There’s also a bigger lesson here for crypto users who like to pretend every rug pull, fake yield farm, and “investment opportunity” is just a minor side quest. It’s not. Fraud is one of the main reputational taxes on this industry, and pig-butchering scams are especially nasty because they blend emotional manipulation with financial theft. The victim is not just tricked into sending money; they’re groomed into trusting the person draining them. That is a darker kind of theft than a simple phishing email. It’s intimate, predatory, and often devastating.

Three defendants now face wire fraud and money laundering charges in the Southern District of California. In plain English, wire fraud means scamming people through electronic communications, and money laundering means hiding where stolen money came from so it can be spent or moved more easily. Some defendants could face up to 20 years in prison if convicted. That does not undo the damage done to victims, but it does send a message: these operators are not untouchable just because they sit behind a screen and a border.

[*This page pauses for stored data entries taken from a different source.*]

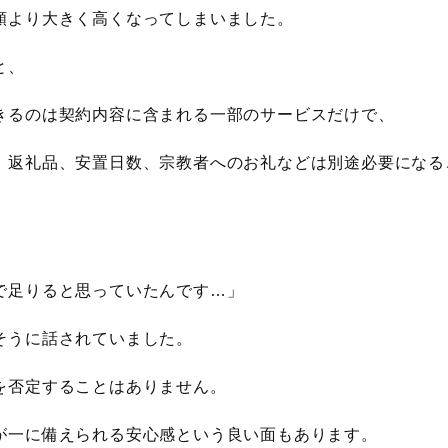
額より大きく高くなってしまいました。
と、
きるのは契約内容に含まれる一部のサービスだけで、
、返礼品、安置日数、宗教者へのお礼などは別途必要になる
、
で足りると思っていたんです…」
そうに話されていました。
を否定することはありません。
が一に備えられる安心感という良い面もあります。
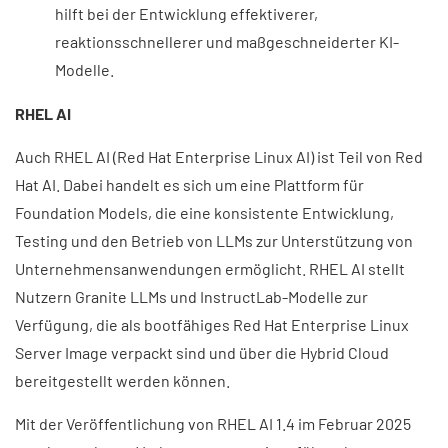
hilft bei der Entwicklung effektiverer,
reaktionsschnellerer und maßgeschneiderter KI-
Modelle.
RHEL AI​
Auch RHEL AI (Red Hat Enterprise Linux AI) ist Teil von Red
Hat AI. Dabei handelt es sich um eine Plattform für
Foundation Models, die eine konsistente Entwicklung,
Testing und den Betrieb von LLMs zur Unterstützung von
Unternehmensanwendungen ermöglicht. RHEL AI stellt
Nutzern Granite LLMs und InstructLab-Modelle zur
Verfügung, die als bootfähiges Red Hat Enterprise Linux
Server Image verpackt sind und über die Hybrid Cloud
bereitgestellt werden können.
Mit der Veröffentlichung von RHEL AI 1.4 im Februar 2025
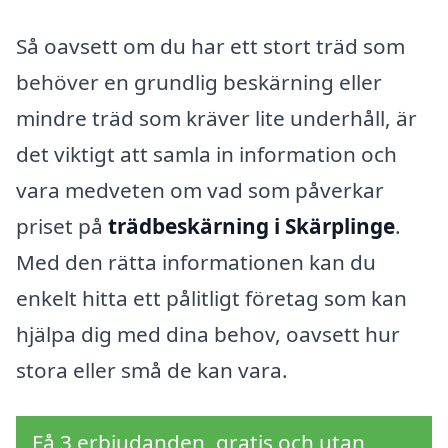
Så oavsett om du har ett stort träd som
behöver en grundlig beskärning eller
mindre träd som kräver lite underhåll, är
det viktigt att samla in information och
vara medveten om vad som påverkar
priset på
trädbeskärning i Skärplinge
.
Med den rätta informationen kan du
enkelt hitta ett pålitligt företag som kan
hjälpa dig med dina behov, oavsett hur
stora eller små de kan vara.
Få 3 erbjudanden, gratis och utan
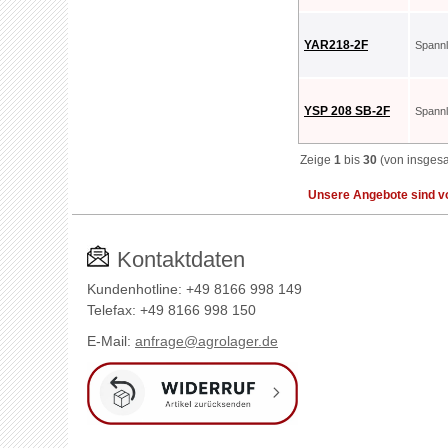
YAR218-2F
Spann
YSP 208 SB-2F
Spann
Zeige
1
bis
30
(von insges
Unsere Angebote sind vo
Kontaktdaten
Kundenhotline: +49 8166 998 149
Telefax: +49 8166 998 150
E-Mail:
anfrage@agrolager.de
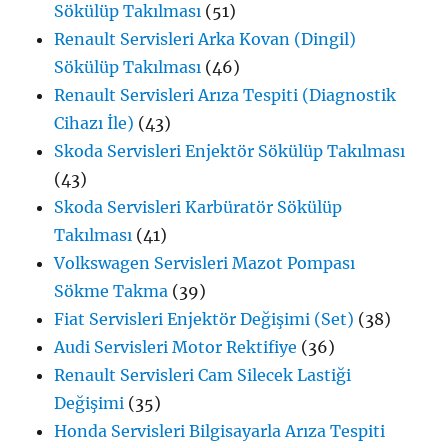
Sökülüp Takılması
(51)
Renault Servisleri Arka Kovan (Dingil)
Sökülüp Takılması
(46)
Renault Servisleri Arıza Tespiti (Diagnostik
Cihazı İle)
(43)
Skoda Servisleri Enjektör Sökülüp Takılması
(43)
Skoda Servisleri Karbüratör Sökülüp
Takılması
(41)
Volkswagen Servisleri Mazot Pompası
Sökme Takma
(39)
Fiat Servisleri Enjektör Değişimi (Set)
(38)
Audi Servisleri Motor Rektifiye
(36)
Renault Servisleri Cam Silecek Lastiği
Değişimi
(35)
Honda Servisleri Bilgisayarla Arıza Tespiti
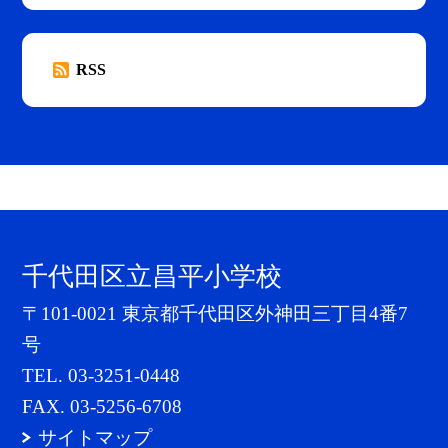
RSS
千代田区立昌平小学校
〒101-0021 東京都千代田区外神田三丁目4番7
号
TEL.
03-3251-0448
FAX. 03-5256-6708
サイトマップ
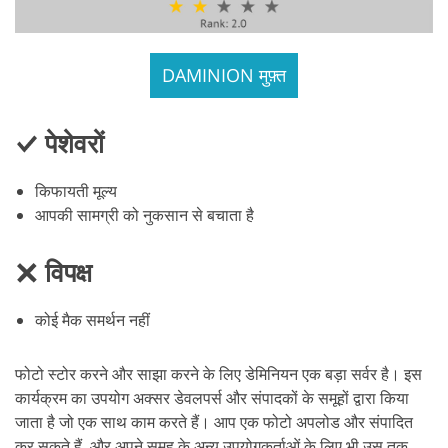
DAMINION मुफ़्त
पेशेवरों
किफायती मूल्य
आपकी सामग्री को नुकसान से बचाता है
विपक्ष
कोई मैक समर्थन नहीं
फोटो स्टोर करने और साझा करने के लिए डेमिनियन एक बड़ा सर्वर है। इस
कार्यक्रम का उपयोग अक्सर डेवलपर्स और संपादकों के समूहों द्वारा किया
जाता है जो एक साथ काम करते हैं। आप एक फोटो अपलोड और संपादित
कर सकते हैं, और अपने समूह के अन्य उपयोगकर्ताओं के लिए भी उस तक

The crackdown is also a reminder that international enforcement is finally starting to treat crypto fraud as organized crime instead of internet noise. That’s progress. Scammers have spent years treating global coordination as a weakness they could exploit. Now it’s becoming a strength, at least when agencies actually work together. Good. About time.

Key takeaways and questions

What was shut down?
At least nine crypto scam centers tied to pig-butchering fraud were dismantled in the coordinated operation.

How many arrests were made?
A total of 276 people were arrested, including 275 in Dubai and one in Thailand.

Which agencies were involved?
The DOJ, FBI, Dubai Police, Chinese Ministry of Public Security, and Royal Thai Police all took part in the crackdown.

What is a pig-butchering scam?
It’s a long-con fraud where scammers build trust or romance first, then push victims into fake crypto investment platforms and pressure them to keep sending money.

How much did Americans lose to crypto fraud?
The FBI cited $11.4 billion in US losses in 2025, a 22% increase from 2024.

Who was hit hardest?
Older Americans were especially targeted, losing about $7.7 billion.

Why does this matter for Bitcoin and crypto?
It shows that the biggest threat is often not the technology itself, but the fraudsters abusing it. Bitcoin is not the scam. The scam is the fake platform, the fake relationship, and the fake promise of easy money.

What should people watch for?
Guaranteed returns, pressure to invest more, “unlocking” profits with another payment, and any online relationship that turns financial very quickly. If it smells like a con, it probably is.

The broader message is simple: global crime is getting a global response, and the days of scam centers assuming they can hide forever behind distance and bureaucracy may be ending. That does not mean the problem is solved. Far from it. But when coordinated law enforcement starts hitting the people running these operations instead of just the victims, that’s a step in the right direction.